Non-alcoholic steatohepatitis is characterized by fat buildup in the liver along with liver inflammation and fibrosis. NASH and non-alcoholic fatty liver disease (NAFLD) -- fatty liver without inflammation and liver damage -- are becoming more common, likely due to the rising prevalence of obesity. Some people with hepatitis B or C (especially HCV genotype 3) also have fatty liver disease, compounding the potential for advanced liver damage.

Rohit Loomba from the University of California at San Diego and fellow investigators with the MOZART trial tested Ezetimibe as a potential treatment for NASH. Ezetimibe inhibits intestinal cholesterol absorption and lowers low-density-lipoprotein (LDL), and uncontrolled studies suggested it could reduce liver fat, the study authors noted as background.

This double-blind trial included 50 participants with biopsy-proven NASH. They were randomly assigned to receive either 10 mg ezetimibe or placebo daily for 24 weeks. The primary outcome was change in liver fat as measured by magnetic-resonance imaging-derived proton-density-fat-fraction (MRI-PDFF) in 9 liver segments, as well as histological response and elastography liver stiffness measurement.

Results

"In this randomized, double blind, placebo-controlled MOZART trial, ezetimibe was not better than placebo in reducing liver fat or improving liver histology in NASH," the authors concluded, though the study did demonstrate that combining MRI-PDFF and elastography can be useful for non-invasively assessing treatment response in NASH studies.

Cenicriviroc for NASH

Tobira Therapeutics announced this month that the U.S. Food and Drug Administration has granted fast-track status for its dual CCR5/CCR2 inhibitor cenicriviroc for the treatment of NASH in people with liver fibrosis.

Cenicriviroc blocks both the CCR5 co-receptor that most strains of HIV use to enter cells, as well as the CCR2 receptor that plays a role in inflammatory response.

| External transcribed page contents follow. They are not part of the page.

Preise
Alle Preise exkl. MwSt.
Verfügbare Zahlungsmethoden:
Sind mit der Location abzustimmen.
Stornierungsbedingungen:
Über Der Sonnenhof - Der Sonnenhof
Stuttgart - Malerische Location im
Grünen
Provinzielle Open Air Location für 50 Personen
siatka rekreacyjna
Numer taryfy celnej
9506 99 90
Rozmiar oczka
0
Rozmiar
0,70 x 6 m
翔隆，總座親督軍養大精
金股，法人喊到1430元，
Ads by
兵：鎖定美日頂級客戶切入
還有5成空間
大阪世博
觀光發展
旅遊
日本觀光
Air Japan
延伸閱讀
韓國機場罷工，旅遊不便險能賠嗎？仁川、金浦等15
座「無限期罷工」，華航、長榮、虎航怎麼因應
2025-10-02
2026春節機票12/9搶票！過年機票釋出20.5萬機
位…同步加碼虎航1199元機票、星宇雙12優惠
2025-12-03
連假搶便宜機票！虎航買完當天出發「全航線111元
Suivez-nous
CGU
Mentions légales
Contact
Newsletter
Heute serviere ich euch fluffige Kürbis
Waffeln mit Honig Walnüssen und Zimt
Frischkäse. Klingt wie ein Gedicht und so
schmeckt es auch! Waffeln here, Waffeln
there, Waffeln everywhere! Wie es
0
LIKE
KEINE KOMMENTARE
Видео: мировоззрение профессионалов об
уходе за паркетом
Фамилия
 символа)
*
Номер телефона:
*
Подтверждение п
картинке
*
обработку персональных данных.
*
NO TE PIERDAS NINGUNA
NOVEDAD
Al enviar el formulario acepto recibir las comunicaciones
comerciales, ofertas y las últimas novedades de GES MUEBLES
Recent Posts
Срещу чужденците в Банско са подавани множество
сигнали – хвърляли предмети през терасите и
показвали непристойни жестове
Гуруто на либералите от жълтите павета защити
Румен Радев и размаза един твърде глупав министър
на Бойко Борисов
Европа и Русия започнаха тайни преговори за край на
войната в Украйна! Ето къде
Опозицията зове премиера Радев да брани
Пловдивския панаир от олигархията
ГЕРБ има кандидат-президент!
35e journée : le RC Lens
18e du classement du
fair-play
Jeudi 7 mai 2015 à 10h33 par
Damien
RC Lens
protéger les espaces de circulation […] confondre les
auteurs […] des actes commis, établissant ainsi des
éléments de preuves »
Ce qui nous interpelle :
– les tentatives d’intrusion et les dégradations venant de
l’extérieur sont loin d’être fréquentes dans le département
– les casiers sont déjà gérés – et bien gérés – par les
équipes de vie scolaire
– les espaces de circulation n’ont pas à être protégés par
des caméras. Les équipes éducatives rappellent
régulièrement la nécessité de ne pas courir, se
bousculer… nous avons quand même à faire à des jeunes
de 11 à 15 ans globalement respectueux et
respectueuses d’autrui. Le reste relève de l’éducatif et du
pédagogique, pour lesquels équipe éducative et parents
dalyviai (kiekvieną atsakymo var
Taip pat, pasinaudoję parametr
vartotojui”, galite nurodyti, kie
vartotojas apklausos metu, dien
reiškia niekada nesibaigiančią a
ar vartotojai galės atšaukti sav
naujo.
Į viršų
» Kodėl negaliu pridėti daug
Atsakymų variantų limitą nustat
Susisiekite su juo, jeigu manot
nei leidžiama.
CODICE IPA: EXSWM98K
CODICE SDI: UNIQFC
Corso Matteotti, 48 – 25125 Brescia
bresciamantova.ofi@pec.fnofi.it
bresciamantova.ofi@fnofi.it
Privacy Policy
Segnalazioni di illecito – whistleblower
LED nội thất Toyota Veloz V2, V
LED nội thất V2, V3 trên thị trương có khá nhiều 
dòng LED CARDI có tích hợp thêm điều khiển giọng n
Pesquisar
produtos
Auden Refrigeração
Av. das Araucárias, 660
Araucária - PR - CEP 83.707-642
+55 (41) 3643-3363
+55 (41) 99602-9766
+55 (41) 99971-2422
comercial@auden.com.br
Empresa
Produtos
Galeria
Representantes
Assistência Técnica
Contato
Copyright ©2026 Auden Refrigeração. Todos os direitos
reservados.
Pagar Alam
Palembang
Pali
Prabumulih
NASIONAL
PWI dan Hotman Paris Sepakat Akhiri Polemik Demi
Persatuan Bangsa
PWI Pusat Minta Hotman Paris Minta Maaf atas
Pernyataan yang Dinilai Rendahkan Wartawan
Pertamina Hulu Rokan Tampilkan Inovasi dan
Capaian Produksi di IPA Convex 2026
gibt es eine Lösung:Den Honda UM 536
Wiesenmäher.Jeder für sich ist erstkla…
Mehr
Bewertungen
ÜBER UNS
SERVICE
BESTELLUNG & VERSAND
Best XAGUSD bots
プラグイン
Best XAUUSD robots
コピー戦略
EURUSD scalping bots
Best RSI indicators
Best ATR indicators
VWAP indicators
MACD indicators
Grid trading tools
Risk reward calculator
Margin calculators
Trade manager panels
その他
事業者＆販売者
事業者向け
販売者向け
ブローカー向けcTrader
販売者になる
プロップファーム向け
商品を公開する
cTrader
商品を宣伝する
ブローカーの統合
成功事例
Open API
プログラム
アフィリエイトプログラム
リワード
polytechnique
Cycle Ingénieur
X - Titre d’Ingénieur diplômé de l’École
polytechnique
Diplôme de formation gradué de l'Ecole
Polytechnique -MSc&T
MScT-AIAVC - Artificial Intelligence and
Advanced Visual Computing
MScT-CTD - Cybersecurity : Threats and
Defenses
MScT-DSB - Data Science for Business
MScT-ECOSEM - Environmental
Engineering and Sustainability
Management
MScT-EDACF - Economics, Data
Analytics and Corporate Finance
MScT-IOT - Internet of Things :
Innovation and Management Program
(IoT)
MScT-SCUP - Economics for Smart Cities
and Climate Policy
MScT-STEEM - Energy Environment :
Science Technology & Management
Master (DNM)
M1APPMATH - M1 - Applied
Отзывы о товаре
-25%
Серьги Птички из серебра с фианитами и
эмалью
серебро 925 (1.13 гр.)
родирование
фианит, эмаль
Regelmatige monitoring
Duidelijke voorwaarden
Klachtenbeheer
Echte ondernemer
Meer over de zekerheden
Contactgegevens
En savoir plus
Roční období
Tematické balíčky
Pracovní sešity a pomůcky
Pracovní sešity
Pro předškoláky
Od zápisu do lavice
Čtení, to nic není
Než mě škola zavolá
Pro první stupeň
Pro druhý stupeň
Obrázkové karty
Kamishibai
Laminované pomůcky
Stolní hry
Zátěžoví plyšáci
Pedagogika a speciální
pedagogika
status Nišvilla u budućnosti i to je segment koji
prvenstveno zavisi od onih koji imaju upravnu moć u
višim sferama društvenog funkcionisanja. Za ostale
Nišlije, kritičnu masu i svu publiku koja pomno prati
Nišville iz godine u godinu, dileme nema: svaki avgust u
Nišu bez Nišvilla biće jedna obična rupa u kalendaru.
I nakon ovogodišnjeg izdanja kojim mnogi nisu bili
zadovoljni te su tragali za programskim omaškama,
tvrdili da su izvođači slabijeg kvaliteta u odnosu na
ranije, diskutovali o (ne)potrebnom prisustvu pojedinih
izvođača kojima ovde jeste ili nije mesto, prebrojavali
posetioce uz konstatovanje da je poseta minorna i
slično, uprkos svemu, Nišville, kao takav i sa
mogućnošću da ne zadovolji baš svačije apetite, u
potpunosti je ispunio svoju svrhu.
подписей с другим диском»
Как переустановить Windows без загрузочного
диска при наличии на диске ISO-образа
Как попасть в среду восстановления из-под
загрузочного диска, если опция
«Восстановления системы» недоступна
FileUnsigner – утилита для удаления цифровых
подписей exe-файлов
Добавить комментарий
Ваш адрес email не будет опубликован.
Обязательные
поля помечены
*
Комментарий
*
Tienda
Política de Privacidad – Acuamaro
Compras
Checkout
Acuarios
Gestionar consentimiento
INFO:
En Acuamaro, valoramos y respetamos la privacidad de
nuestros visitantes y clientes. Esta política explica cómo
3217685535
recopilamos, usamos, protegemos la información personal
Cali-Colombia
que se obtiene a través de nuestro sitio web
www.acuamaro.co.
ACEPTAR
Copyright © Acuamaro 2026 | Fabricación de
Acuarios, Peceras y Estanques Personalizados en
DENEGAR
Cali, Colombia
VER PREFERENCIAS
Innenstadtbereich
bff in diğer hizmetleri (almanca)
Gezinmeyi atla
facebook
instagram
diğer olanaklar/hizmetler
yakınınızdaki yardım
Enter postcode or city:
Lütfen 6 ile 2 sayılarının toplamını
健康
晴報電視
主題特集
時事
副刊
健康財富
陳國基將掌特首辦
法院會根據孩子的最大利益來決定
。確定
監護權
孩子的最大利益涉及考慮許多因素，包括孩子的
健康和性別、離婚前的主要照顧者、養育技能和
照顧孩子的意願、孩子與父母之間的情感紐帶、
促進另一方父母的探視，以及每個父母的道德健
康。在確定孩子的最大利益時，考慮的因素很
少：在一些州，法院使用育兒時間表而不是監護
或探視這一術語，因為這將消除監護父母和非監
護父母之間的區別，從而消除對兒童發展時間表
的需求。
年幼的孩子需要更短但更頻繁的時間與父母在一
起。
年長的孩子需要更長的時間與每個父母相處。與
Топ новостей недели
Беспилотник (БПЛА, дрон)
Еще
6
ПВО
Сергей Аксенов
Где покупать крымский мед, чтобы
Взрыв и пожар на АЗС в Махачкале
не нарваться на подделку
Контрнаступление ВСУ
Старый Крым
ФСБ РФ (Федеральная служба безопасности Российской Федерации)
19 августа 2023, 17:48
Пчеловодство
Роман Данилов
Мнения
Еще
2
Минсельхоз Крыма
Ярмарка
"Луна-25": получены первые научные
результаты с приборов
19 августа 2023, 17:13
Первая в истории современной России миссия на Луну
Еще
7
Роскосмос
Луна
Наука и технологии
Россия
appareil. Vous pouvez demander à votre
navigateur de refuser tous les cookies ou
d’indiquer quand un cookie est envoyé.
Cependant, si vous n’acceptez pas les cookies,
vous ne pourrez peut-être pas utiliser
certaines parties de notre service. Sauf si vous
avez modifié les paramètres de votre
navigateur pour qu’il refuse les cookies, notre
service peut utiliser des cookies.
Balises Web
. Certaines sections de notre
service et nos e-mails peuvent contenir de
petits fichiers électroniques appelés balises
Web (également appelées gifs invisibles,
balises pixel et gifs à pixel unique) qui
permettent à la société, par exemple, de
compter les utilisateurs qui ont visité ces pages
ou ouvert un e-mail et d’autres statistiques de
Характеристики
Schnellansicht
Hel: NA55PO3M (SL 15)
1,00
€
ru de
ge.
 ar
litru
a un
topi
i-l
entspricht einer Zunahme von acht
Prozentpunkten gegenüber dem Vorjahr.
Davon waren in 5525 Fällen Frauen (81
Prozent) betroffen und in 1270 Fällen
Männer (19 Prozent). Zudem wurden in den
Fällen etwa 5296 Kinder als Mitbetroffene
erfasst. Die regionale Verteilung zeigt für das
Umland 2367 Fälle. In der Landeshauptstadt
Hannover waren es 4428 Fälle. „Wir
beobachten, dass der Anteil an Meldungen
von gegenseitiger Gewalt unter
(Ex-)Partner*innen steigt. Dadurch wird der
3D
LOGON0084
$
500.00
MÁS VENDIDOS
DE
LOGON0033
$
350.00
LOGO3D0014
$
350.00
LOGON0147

The drug has shown good antiviral activity and tolerability as a treatment for HIV. Studies presented at the 2013 AASLD Liver Meeting showed that cenicriviroc had anti-inflammatory and anti-fibrotic activity in mice and rats with induced liver damage.

Tobira is currently enrolling participants in the Phase 2 CENTAUR trial (NCT02217475), a randomized, double-blind study comparing cenicriviroc versus placebo in approximately 250 patients with NASH and liver fibrosis.

"We believe this fast track designation is further recognition of both the critical need for effective therapies for patients with NASH and liver fibrosis and of cenicriviroc’s potential to treat this serious condition," Tobira CEO Laurent Fischer stated in a company press release.

Gilead Acquires NASH Candidates

Gilead Sciences announced this month that it has acquired the German company Phenex Pharmaceuticals' development program for NASH and other liver diseases.

According to a company press release, the agreement gives Gilead access to Phenex's portfolio of small molecule farnesoid X receptor (FXR) agonists for the treatment of liver disease. FXR is a nuclear hormone receptor that regulates bile acid and lipid and glucose homeostasis, which can help reduce liver steatosis and inflammation and may help prevent fibrosis, according to the release.

One of these Phenex candidates, Px-104, is now in Phase 2 trials. Another FXR agonist, Intercept Pharmaceuticals' obeticholic acid, has shown promising efficacy in people with NASH and patients with primary biliary cirrhosis

1/29/15

Reference

R Loomba, CB Sirlin, B Ang, et al. Ezetimibe for the treatment of nonalcoholic steatohepatitis: Assessment by novel MRI and MRE in a randomized trial (MOZART Trial). Hepatology. December 6, 2014 (Epub ahead of print).

Other Sources

Tobira Therapeutics. Tobira Therapeutics’ Cenicriviroc Granted Fast Track Designation by the FDA for the Treatment of Nonalcoholic Steatohepatitis (NASH) in Patients with Liver Fibrosis. Press release. January 6, 2015.

Gilead Sciences. Gilead Sciences Announces Acquisition of Phenex Pharmaceuticals’ Development Program for Non-Alcoholic Steatohepatitis (NASH) and Other Liver Diseases. Press release. January 6, 2015.